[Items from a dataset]
------------------------------
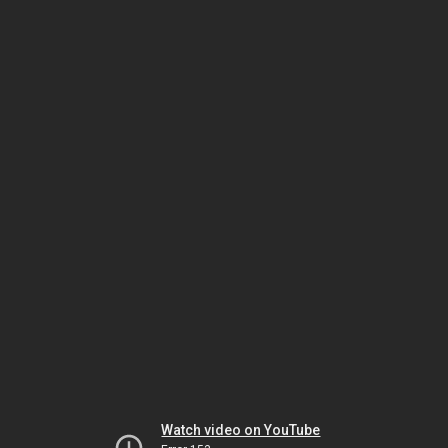
Watch video on YouTube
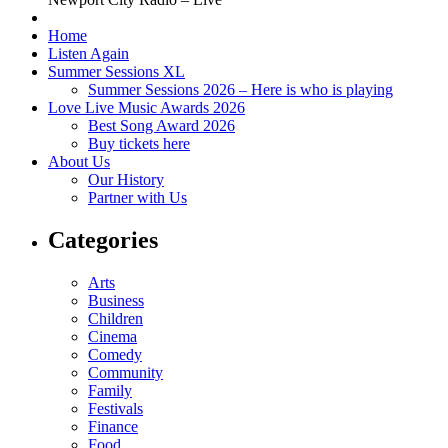
Home
Listen Again
Summer Sessions XL
Summer Sessions 2026 – Here is who is playing
Love Live Music Awards 2026
Best Song Award 2026
Buy tickets here
About Us
Our History
Partner with Us
Categories
Arts
Business
Children
Cinema
Comedy
Community
Family
Festivals
Finance
Food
------------------------------
Give back every record above exactly as written, skipping each picture.

__Response to this task__
Watch video on YouTube
Home
Listen Again
Summer Sessions XL
Summer Sessions 2026 – Here is who is playing
Love Live Music Awards 2026
Best Song Award 2026
Buy tickets here
About Us
Our History
Partner with Us
Categories
Arts
Business
Children
Cinema
Comedy
Community
Family
Festivals
Finance
Food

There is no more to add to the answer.